**** Source document ****

Lexicographically next string

Given a string, find lexicographically next string.

Examples:

Input : geeks
Output : geekt
The last character 's' is changed to 't'.

Input : raavz
Output : raawz
Since we can't increase last character, 
we increment previous character.

Input :  zzz
Output : zzza

Recommended: Please try your approach on {IDE} first, before moving on to the solution.

If string is empty, we return ‘a’. If string contains all characters as ‘z’, we append ‘a’ at the end. Otherwise we find first character from end which is not z and increment it.

C++

// C++ program to find lexicographically next 
// string 
#include <bits/stdc++.h> 
using namespace std; 
  
string nextWord(string s) 
{ 
    // If string is empty. 
    if (s == "") 
        return "a"; 
  
    // Find first character from right  
    // which is not z. 
      
    int i = s.length() - 1; 
    while (s[i] == 'z' && i >= 0) 
        i--; 
  
    // If all characters are 'z', append 
    // an 'a' at the end. 
    if (i == -1)  
        s = s + 'a'; 
  
    // If there are some non-z characters  
    else
        s[i]++; 
  
    return s;  
} 
  
// Driver code 
int main() 
{ 
    string str = "samez"; 
    cout << nextWord(str); 
    return 0; 
} 

Java

// Java program to find  
// lexicographically next string 
import java.util.*; 
  
class GFG 
{ 
public static String nextWord(String str) 
{ 
      
    // if string is empty 
    if (str == "") 
    return "a"; 
      
    // Find first character from 
    // right which is not z.

**** Extracted material ****

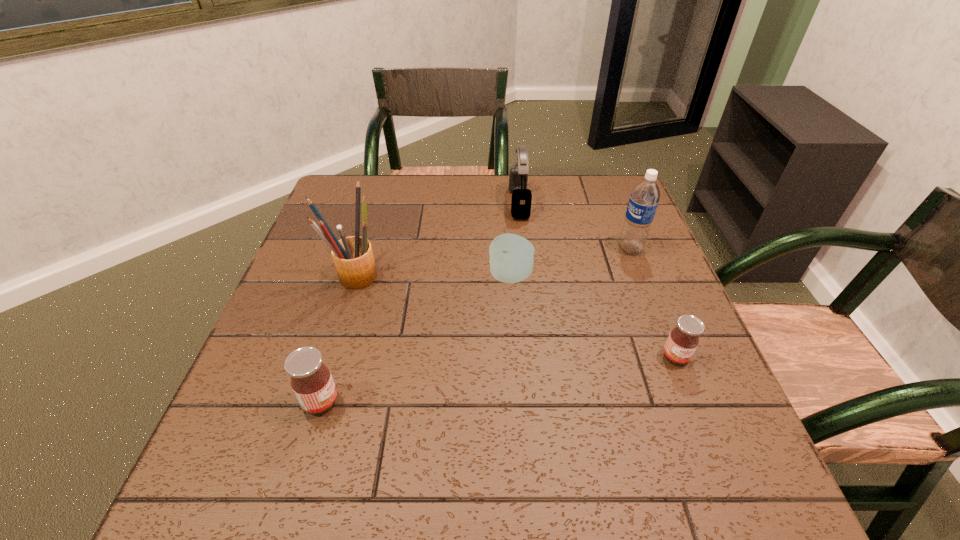
The width and height of the screenshot is (960, 540). I want to click on the nearest object, so click(x=311, y=380).

Find the location of a particular element. The width and height of the screenshot is (960, 540). the left jam is located at coordinates (311, 380).

Find the location of a particular element. This screenshot has width=960, height=540. the farther jam is located at coordinates (683, 340).

You are a GUI agent. You are given a task and a screenshot of the screen. Output one action in this format:
    pyautogui.click(x=<x>, y=<y>)
    Task: Click on the shorter jam
    This screenshot has width=960, height=540.
    Given the screenshot: What is the action you would take?
    pyautogui.click(x=683, y=340)

Locate an element on the screen. This screenshot has height=540, width=960. headset is located at coordinates (521, 200).

Locate an element on the screen. the third tallest object is located at coordinates (521, 200).

Identify the location of apple. This screenshot has width=960, height=540. (511, 260).

Image resolution: width=960 pixels, height=540 pixels. Find the location of `pencil box`. pencil box is located at coordinates (353, 257).

The height and width of the screenshot is (540, 960). What are the coordinates of `water bottle` in the screenshot? It's located at (644, 198).

Locate an element on the screen. vacant point located on the label side of the taller jam is located at coordinates (490, 401).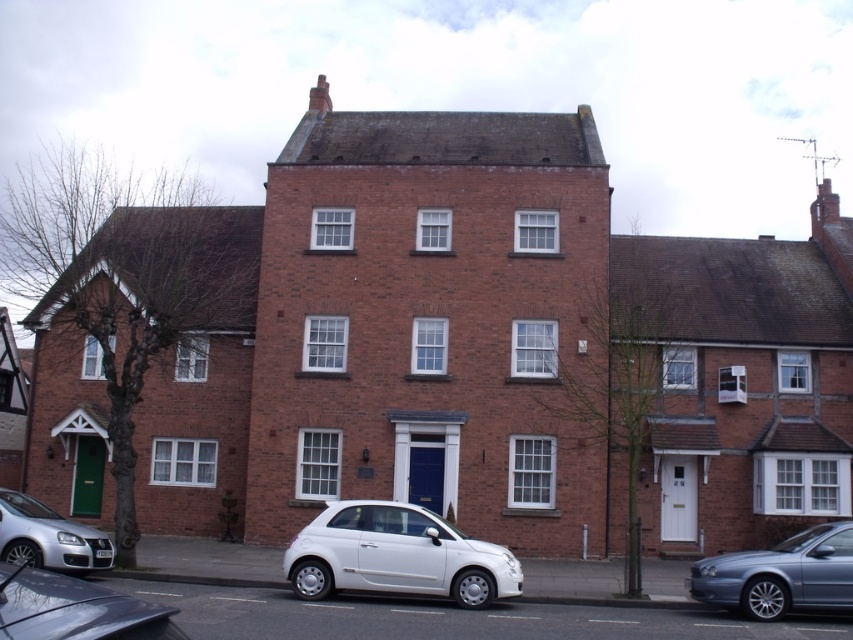
You are driving a car that is 4 meters long and need to park between the white matte hatchback at center and the metallic gray hatchback at lower left. Can your car fit in the space between them?

The distance between the white matte hatchback at center and the metallic gray hatchback at lower left is 7.61 meters. Since your car is 4 meters long, there is sufficient space for it to fit between them.

You are a delivery driver needing to park your vehicle between the two cars in the scene. The white matte hatchback at center and the metallic gray sedan at lower right are parked on the same side of the street. Which car should you park next to if you want to maximize the remaining space for another vehicle?

The white matte hatchback at center is wider than the metallic gray sedan at lower right. Therefore, parking next to the metallic gray sedan at lower right would leave more space for another vehicle since it occupies less width.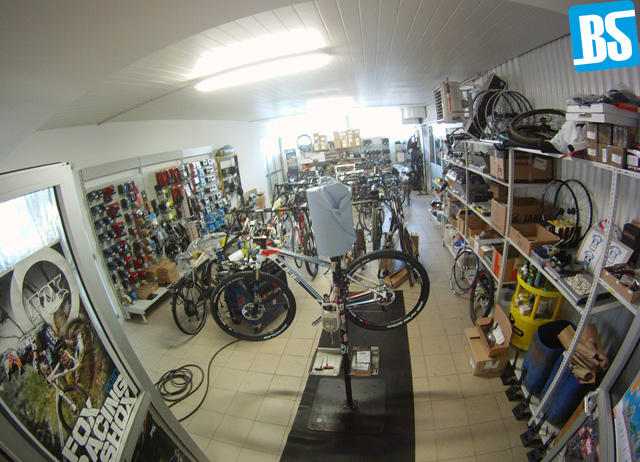
The width and height of the screenshot is (640, 462). Find the location of `poster`. poster is located at coordinates (86, 377).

****

Tasks to perform -
- A) In the article on the lexicographically next string, what output is given for the input "zzz"?
- B) Please pick up the article on the lexicographically next string where it stops and carry it on.
None of the saved lines are needed here.

Task-by-task answers -
- A) zzza

- B)
    int i = str.length() - 1; 
    while (str.charAt(i) == 'z' && i >= 0) 
        i--; 
          
    // If all characters are 'z',  
    // append an 'a' at the end. 
    if (i == -1)  
        str = str + 'a'; 
  
// If there are some 
// non-z characters  
else
    str = str.substring(0, i) +  
         (char)((int)(str.charAt(i)) + 1) +  
                      str.substring(i + 1); 
return str;  
} 
  
// Driver Code 
public static void main (String[] args) 
{ 
    String str = "samez"; 
    System.out.print(nextWord(str)); 
} 
} 
  
// This code is contributed  
// by Kirti_Mangal 

Python3

# Python 3 program to find lexicographically 
# next string 
  
def nextWord(s): 
      
    # If string is empty. 
    if (s == " "): 
        return "a"
  
    # Find first character from right  
    # which is not z. 
    i = len(s) - 1
    while (s[i] == 'z' and i >= 0): 
        i -= 1
  
    # If all characters are 'z', append 
    # an 'a' at the end.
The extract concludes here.